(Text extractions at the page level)
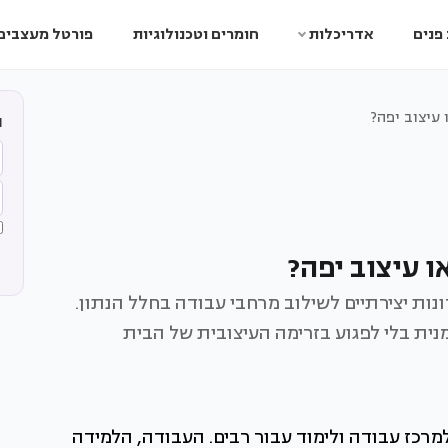
פנים
אדריכלות
חומרים וטכנולוגיות
פורטל מעצבים
עיצוב יפה?
ה
 עיצוב יפה?
נות יצירתיים לשילוב מרחבי עבודה בחלל הנתון.
מנית בלי לפגוע בזרימה העיצובית של הבית
רכז עבודה ולימוד עבור רבים. העבודה, הלמידה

• **Requirement**
Arrange every line of text in the material as a JSON list of strings, with one string per line. Omit blank lines and the pictures.

• **Response area**
[
  "פנים",
  "אדריכלות",
  "חומרים וטכנולוגיות",
  "פורטל מעצבים",
  "עיצוב יפה?",
  "ה",
  " עיצוב יפה?",
  "נות יצירתיים לשילוב מרחבי עבודה בחלל הנתון.",
  "מנית בלי לפגוע בזרימה העיצובית של הבית",
  "רכז עבודה ולימוד עבור רבים. העבודה, הלמידה"
]